Registration no. CLN 129B. Chassis no. AM101.2850. Engine no. AM101.2850. Estimate: £65,000 - 75,000

Note: By the end of the 1950s Maserati was facing a bleak future. Its parent company's financial difficulties forced a withdrawal from racing, and Maserati's survival strategy henceforth centred on establishing the company as a producer of road cars. The Modena marque's new era began in 1957 with the launch of the Touring-bodied 3500GT, its first road car built in significant numbers. A luxury 2+2, the 3500GT drew on Maserati's competition experience, employing a tubular chassis frame and an engine derived from the 350S sportscar unit. Suspension was independent at the front by wishbones and coil springs, while at the back there was a conventional live axle/semi-elliptic arrangement. The twin-overhead-camshaft, six-cylinder engine developed around 220bhp initially, later examples producing 235bhp on Lucas mechanical fuel injection. Built initially with drum brakes and a four-speed gearbox, the 3500GT was gradually improved, gaining five speeds, front disc brakes and, finally, all-disc braking.
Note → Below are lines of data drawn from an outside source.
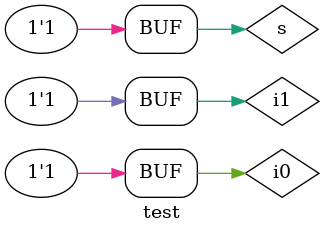
<source format=v>
module two_input_mux(S,I0,I1,Y);
	input S,I0,I1;
	output Y;
	wire x,y;
	and g1 (x,I0,!S),
		g2 (y,I1,S);
	or	g4 (Y,x,y);
endmodule

module test;
	reg s,i0,i1; // Reg for inputs 
	wire y;    // Wire for outputs
	
	two_input_mux T(s,i0,i1,y);
	
	initial
		begin
			$display("Time S I0 I1 Y"); 
           s=0; i0=0; i1=0; 
       #10 s=0; i0=0; i1=1; 
       #10 s=0; i0=1; i1=0; 
       #10 s=0; i0=1; i1=1; 
       #10 s=1; i0=0; i1=0; 
       #10 s=1; i0=0; i1=1; 
       #10 s=1; i0=1; i1=0; 
       #10 s=1; i0=1; i1=1;   
	end

   initial 
		$monitor("%4d %b %b  %b  %b",$time,s,i0,i1,y);

endmodule

</source>
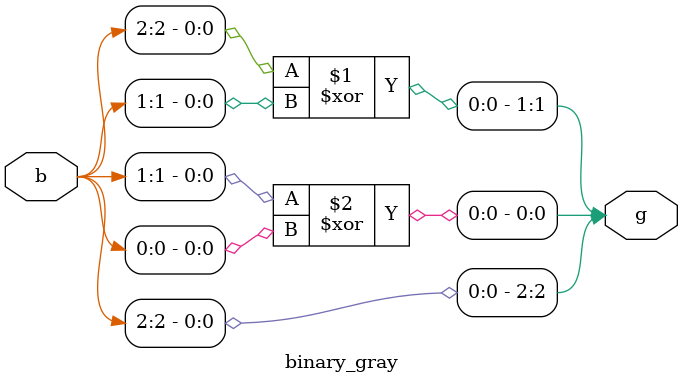
<source format=v>
`timescale 1ns / 1ps


module binary_gray(b, g);
  input [2:0] b;
  output [2:0] g;

  assign g[2] = b[2];
  assign g[1] = b[2] ^ b[1];
  assign g[0] = b[1] ^ b[0];
endmodule

</source>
The example offered here represents the pinnacle of the model's development, featuring the five-speed ZF gearbox, disc brakes all round, twin-plug ignition, air conditioning and Lucas mechanical fuel injection, hence the name change to '3500GTI', the first time the now common 'GTI' appellation had ever been used. Chassis number '2850' is one of the last 3500GTIs built and one of only around 100 right-hand drive cars from a total production of a round 2,000. It is of particular significance to UK Maserati enthusiasts, having been owned for the last 37 years by Bill McGrath.
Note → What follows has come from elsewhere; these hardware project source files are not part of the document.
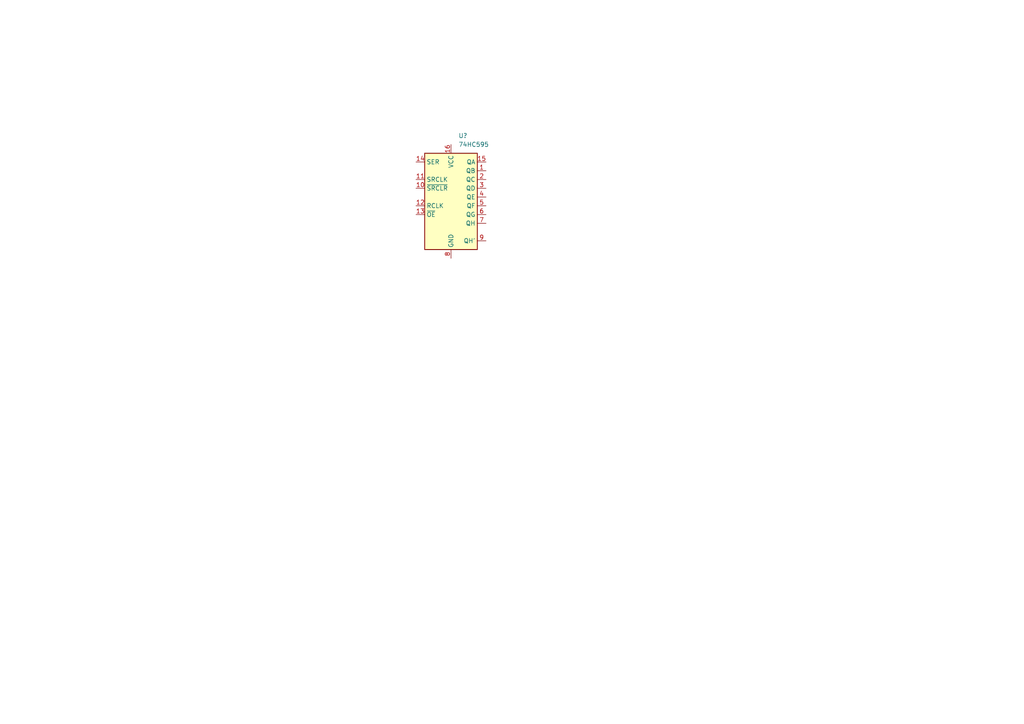
<source format=kicad_sch>
(kicad_sch
	(version 20250114)
	(generator "eeschema")
	(generator_version "9.0")
	(uuid "b849ddb5-76b8-4ef2-8050-96c97aa16c26")
	(paper "A4")
	(title_block
		(title "logic_ic")
	)
	
	(symbol
		(lib_id "74xx:74HC595")
		(at 130.81 57.15 0)
		(unit 1)
		(exclude_from_sim no)
		(in_bom yes)
		(on_board yes)
		(dnp no)
		(fields_autoplaced yes)
		(uuid "eca5a4b3-da62-4534-9315-1f8e1910f0df")
		(property "Reference" "U?"
			(at 132.9533 39.37 0)
			(effects
				(font
					(size 1.27 1.27)
				)
				(justify left)
			)
		)
		(property "Value" "74HC595"
			(at 132.9533 41.91 0)
			(effects
				(font
					(size 1.27 1.27)
				)
				(justify left)
			)
		)
		(property "Footprint" ""
			(at 130.81 57.15 0)
			(effects
				(font
					(size 1.27 1.27)
				)
				(hide yes)
			)
		)
		(property "Datasheet" "http://www.ti.com/lit/ds/symlink/sn74hc595.pdf"
			(at 130.81 57.15 0)
			(effects
				(font
					(size 1.27 1.27)
				)
				(hide yes)
			)
		)
		(property "Description" "8-bit serial in/out Shift Register 3-State Outputs"
			(at 130.81 57.15 0)
			(effects
				(font
					(size 1.27 1.27)
				)
				(hide yes)
			)
		)
		(pin "6"
			(uuid "8b584061-20ec-4a1c-b39e-b7013a3c0be4")
		)
		(pin "5"
			(uuid "de3c2ef9-afb2-40b1-b2cb-44573df7798f")
		)
		(pin "4"
			(uuid "87634926-43ec-4580-956d-df928e1f3aba")
		)
		(pin "3"
			(uuid "249139ee-016d-491c-9751-a19b28ff075f")
		)
		(pin "2"
			(uuid "6bb65220-091a-4784-a915-d39f5b7f79d3")
		)
		(pin "1"
			(uuid "eceb6c13-87f1-4bb0-87a5-4388f462d325")
		)
		(pin "15"
			(uuid "7deadc76-ff2b-4c44-8667-4bd2205a9605")
		)
		(pin "8"
			(uuid "12b1276e-5aca-4de9-953c-e80bec4233e7")
		)
		(pin "16"
			(uuid "dc5fbac5-9629-43cd-b691-f784b1e676c0")
		)
		(pin "13"
			(uuid "3ec00c5d-0654-41a2-9e9c-a4a2fdd60588")
		)
		(pin "12"
			(uuid "2b399811-5a07-4464-88e4-1233e09b9940")
		)
		(pin "10"
			(uuid "870cacec-93be-4262-9df4-217fd9498416")
		)
		(pin "11"
			(uuid "a7772ce7-126d-4bd6-a686-e0ee29b53f3d")
		)
		(pin "14"
			(uuid "2704b53e-3a36-4a71-aadb-cda6872e1ffd")
		)
		(pin "7"
			(uuid "2e43fb72-4cc9-43de-8226-17487cfe0730")
		)
		(pin "9"
			(uuid "0765e6d4-c321-4d88-aec4-b4bcdf5ed3cf")
		)
		(instances
			(project ""
				(path "/b849ddb5-76b8-4ef2-8050-96c97aa16c26"
					(reference "U?")
					(unit 1)
				)
			)
		)
	)
	(sheet_instances
		(path "/"
			(page "1")
		)
	)
	(embedded_fonts no)
)

</source>
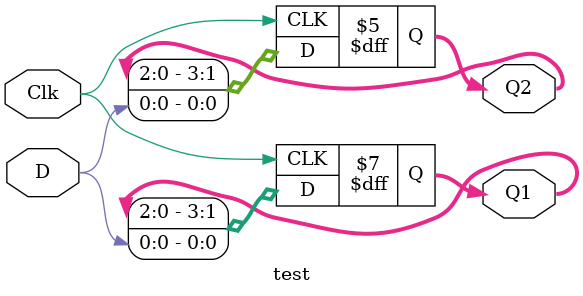
<source format=sv>
module test(Clk, D, Q1, Q2);
  input 	Clk, D;
  output 	[3:0] Q1, Q2;
  reg 		[3:0] Q1, Q2;
  integer 	i;
  
  always@(posedge Clk)
    begin
      for(i=3;i>0;i=i-1)
        Q1[i]=Q1[i-1];
      Q1[0] = D;
    end
  always@(posedge Clk)
    begin
      for(i=1;i<=3;i=i+1)
        Q2[i]<=Q2[i-1];
      Q2[0] = D;
    end
endmodule
</source>
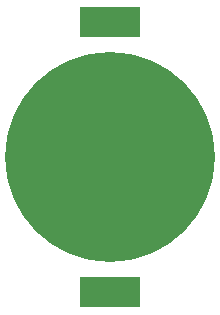
<source format=gbp>
G04 #@! TF.GenerationSoftware,KiCad,Pcbnew,(5.1.5)-3*
G04 #@! TF.CreationDate,2019-12-28T19:55:40-06:00*
G04 #@! TF.ProjectId,tymkrs_Cyphercon_2020_IRbutton,74796d6b-7273-45f4-9379-70686572636f,V0*
G04 #@! TF.SameCoordinates,Original*
G04 #@! TF.FileFunction,Paste,Bot*
G04 #@! TF.FilePolarity,Positive*
%FSLAX46Y46*%
G04 Gerber Fmt 4.6, Leading zero omitted, Abs format (unit mm)*
G04 Created by KiCad (PCBNEW (5.1.5)-3) date 2019-12-28 19:55:40*
%MOMM*%
%LPD*%
G04 APERTURE LIST*
%ADD10C,17.780000*%
%ADD11R,5.080000X2.540000*%
G04 APERTURE END LIST*
D10*
X151130000Y-90805000D03*
D11*
X151130000Y-79375000D03*
X151130000Y-102235000D03*
M02*

</source>
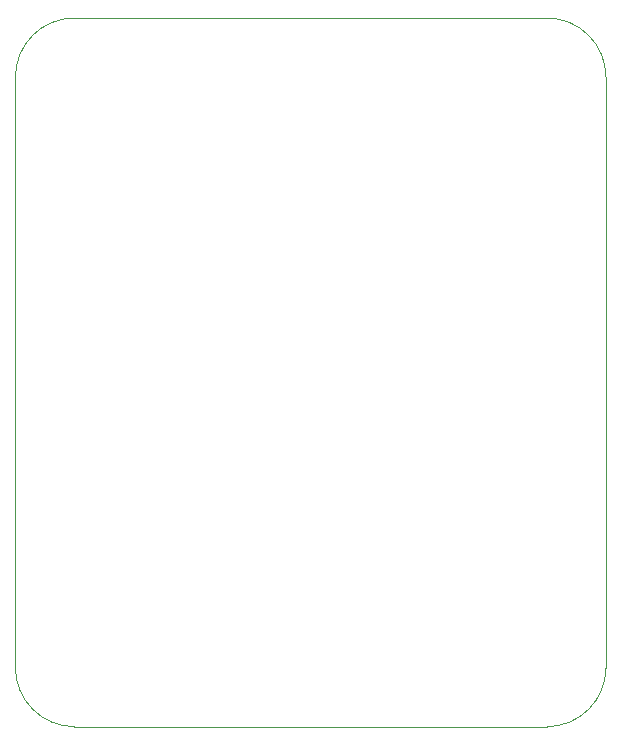
<source format=gbr>
%TF.GenerationSoftware,KiCad,Pcbnew,(7.0.0)*%
%TF.CreationDate,2023-08-19T19:02:20+01:00*%
%TF.ProjectId,Nemesis-MixSigPCB,4e656d65-7369-4732-9d4d-697853696750,rev?*%
%TF.SameCoordinates,Original*%
%TF.FileFunction,Profile,NP*%
%FSLAX46Y46*%
G04 Gerber Fmt 4.6, Leading zero omitted, Abs format (unit mm)*
G04 Created by KiCad (PCBNEW (7.0.0)) date 2023-08-19 19:02:20*
%MOMM*%
%LPD*%
G01*
G04 APERTURE LIST*
%TA.AperFunction,Profile*%
%ADD10C,0.100000*%
%TD*%
G04 APERTURE END LIST*
D10*
X170000000Y-120000000D02*
X170000000Y-70000000D01*
X170000000Y-70000000D02*
G75*
G03*
X165000000Y-65000000I-5000000J0D01*
G01*
X165000000Y-125000000D02*
G75*
G03*
X170000000Y-120000000I0J5000000D01*
G01*
X165000000Y-65000000D02*
X125000000Y-65000000D01*
X120000000Y-120000000D02*
G75*
G03*
X125000000Y-125000000I5000000J0D01*
G01*
X125000000Y-65000000D02*
G75*
G03*
X120000000Y-70000000I0J-5000000D01*
G01*
X120000000Y-70000000D02*
X120000000Y-120000000D01*
X125000000Y-125000000D02*
X165000000Y-125000000D01*
M02*

</source>
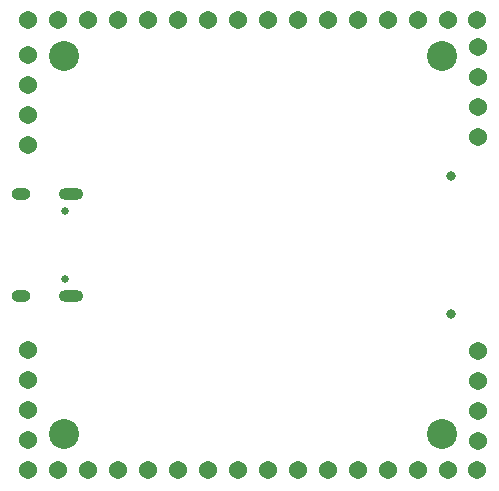
<source format=gbr>
%TF.GenerationSoftware,KiCad,Pcbnew,8.0.6-8.0.6-0~ubuntu24.04.1*%
%TF.CreationDate,2024-10-18T10:44:36-04:00*%
%TF.ProjectId,ta-expt-v2,74612d65-7870-4742-9d76-322e6b696361,rev?*%
%TF.SameCoordinates,Original*%
%TF.FileFunction,Soldermask,Bot*%
%TF.FilePolarity,Negative*%
%FSLAX46Y46*%
G04 Gerber Fmt 4.6, Leading zero omitted, Abs format (unit mm)*
G04 Created by KiCad (PCBNEW 8.0.6-8.0.6-0~ubuntu24.04.1) date 2024-10-18 10:44:36*
%MOMM*%
%LPD*%
G01*
G04 APERTURE LIST*
%ADD10C,1.540000*%
%ADD11O,1.600000X1.000000*%
%ADD12O,2.100000X1.000000*%
%ADD13C,0.650000*%
%ADD14C,2.540000*%
%ADD15C,0.800000*%
G04 APERTURE END LIST*
D10*
%TO.C,J8*%
X174000000Y-127050000D03*
X171510000Y-127050000D03*
X168970000Y-127050000D03*
X166430000Y-127050000D03*
X163890000Y-127050000D03*
X161350000Y-127050000D03*
X158810000Y-127050000D03*
X156270000Y-127050000D03*
X153730000Y-127050000D03*
X151190000Y-127050000D03*
X148650000Y-127050000D03*
X146110000Y-127050000D03*
X143570000Y-127050000D03*
X141030000Y-127050000D03*
X138490000Y-127050000D03*
X135950000Y-127050000D03*
%TD*%
%TO.C,J9*%
X174000000Y-88950000D03*
X171510000Y-88950000D03*
X168970000Y-88950000D03*
X166430000Y-88950000D03*
X163890000Y-88950000D03*
X161350000Y-88950000D03*
X158810000Y-88950000D03*
X156270000Y-88950000D03*
X153730000Y-88950000D03*
X151190000Y-88950000D03*
X148650000Y-88950000D03*
X146110000Y-88950000D03*
X143570000Y-88950000D03*
X141030000Y-88950000D03*
X138490000Y-88950000D03*
X135950000Y-88950000D03*
%TD*%
%TO.C,J1*%
X174070000Y-91190000D03*
X174070000Y-93730000D03*
X174070000Y-96270000D03*
X174070000Y-98810000D03*
%TD*%
%TO.C,J2*%
X135950000Y-91920000D03*
X135950000Y-94460000D03*
X135950000Y-97000000D03*
X135950000Y-99540000D03*
%TD*%
%TO.C,J7*%
X135950000Y-124510000D03*
X135950000Y-121970000D03*
X135950000Y-119430000D03*
X135950000Y-116890000D03*
%TD*%
D11*
%TO.C,J3*%
X135425000Y-112320000D03*
D12*
X139605000Y-112320000D03*
D11*
X135425000Y-103680000D03*
D12*
X139605000Y-103680000D03*
D13*
X139105000Y-110890000D03*
X139105000Y-105110000D03*
%TD*%
D14*
%TO.C,J6*%
X171000000Y-124000000D03*
X139000000Y-124000000D03*
X171000000Y-92000000D03*
X139000000Y-92000000D03*
%TD*%
D15*
%TO.C,J5*%
X171825000Y-113850000D03*
X171825000Y-102150000D03*
%TD*%
D10*
%TO.C,J4*%
X174070000Y-124540000D03*
X174070000Y-122000000D03*
X174070000Y-119460000D03*
X174070000Y-116920000D03*
%TD*%
M02*

</source>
A non-runner when Bill McGrath's wife discovered it in a builder's yard in 1973, '2850' was purchased for £500 and Bill then set about restoring it. During this process he realised that there was very little known about these Maseratis and very few parts available. Having nursed the car back to health, Bill started to gain a reputation within the nascent Maserati Club as someone who could make these cars work properly. In 1977 he gave up his job running an 'everyday' garage and became a full time Maserati specialist.
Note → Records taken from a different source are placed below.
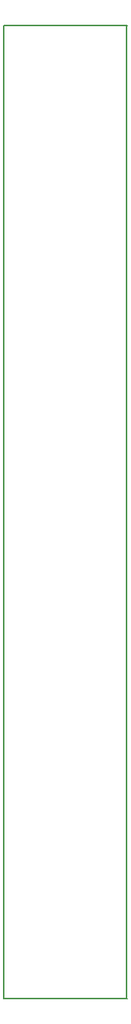
<source format=gko>
G04 Layer_Color=16711935*
%FSLAX25Y25*%
%MOIN*%
G70*
G01*
G75*
%ADD17C,0.00800*%
D17*
X0Y0D02*
X55118D01*
X0D02*
Y433071D01*
X55000Y0D02*
Y433071D01*
X0Y433000D02*
X55118D01*
M02*

</source>
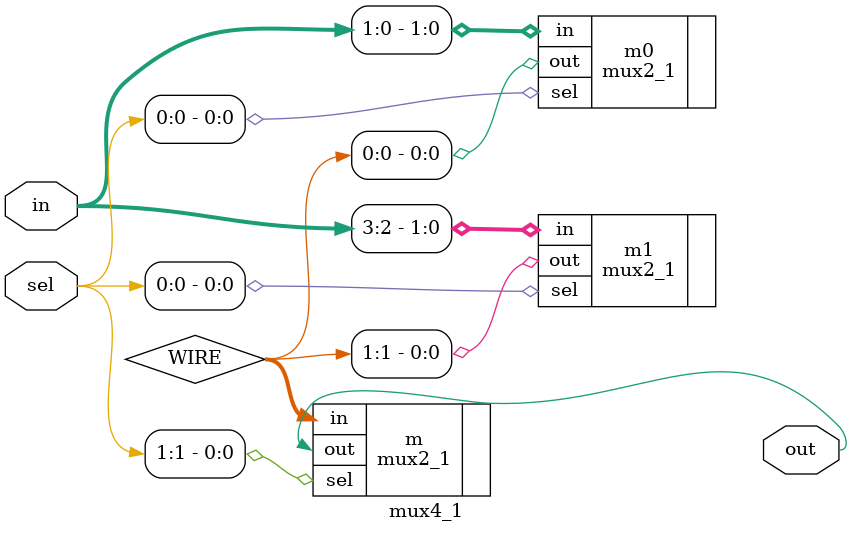
<source format=sv>
module mux4_1(out, in, sel); // a 4 to 1 multiplexer to use in 32 to 1
	// one output bit
	output logic out;
	
	// four input bits
	input logic [3:0] in;
	
	// two selection bits, for choosing input
	input logic [1:0] sel;
	
	logic [1:0] WIRE;
	
	mux2_1 m0(.out(WIRE[0]), .in(in[1:0]), .sel(sel[0]));
	mux2_1 m1(.out(WIRE[1]), .in(in[3:2]), .sel(sel[0]));
	mux2_1 m (.out(out), .in(WIRE[1:0]), .sel(sel[1]));
endmodule 
</source>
The 3500GTI was used as daily transport by Bill and his wife - taking the children to school, carrying hay bales for their horses - but as Bill became busier with other Maseratis so his time to look after his own car diminished and in 1986 it was taken off the road. Bill's company grew, restoring many significant Maseratis over the years as well as supporting owners with servicing and parts. Bill promised himself that one day he would restore his own car again but it was only when he finally retired in 2004 that it actually happened. Together with the team that now runs 'Bill McGrath Maserati', Bill restored his car and was able to use it once again, though only some 1,000-or-so miles have been covered since the engine was rebuilt seven years ago. Sadly, Bill McGrath died in December 2009.
Sold here on behalf of his family, this 3500GTI was the first and the last Maserati restored by Bill McGrath, a name that will be forever linked with the great Italian marque. '2850' is offered with MoT to November 2011 and Swansea V5 registration document. Additional dashboard gauges for fuel pressure and vacuum are the only notified deviations from factory specification, while slow synchromesh into 4th gear is understood to be the only fault.

Formerly the property of the late Bill McGrath, 1964 Maserati 3500GTI Coupé Coachwork by Touring, of Milan. Photo: Bonhams

Sale highlights also include a 2000 Ferrari 550 GTZ (price on application); a 1964 AC Cobra (estimate £250,000 – 300,000); a 1955 Mercedes 300 Gullwing (estimate £350,000 – 400,000); a 1937 SS100 Jaguar 2 ½ Litre Roadster (estimate £210,000 – 230,000); and a 1967 Aston Martin DB6 MK1 Volante Convertible (estimate £200,000 – 300,000).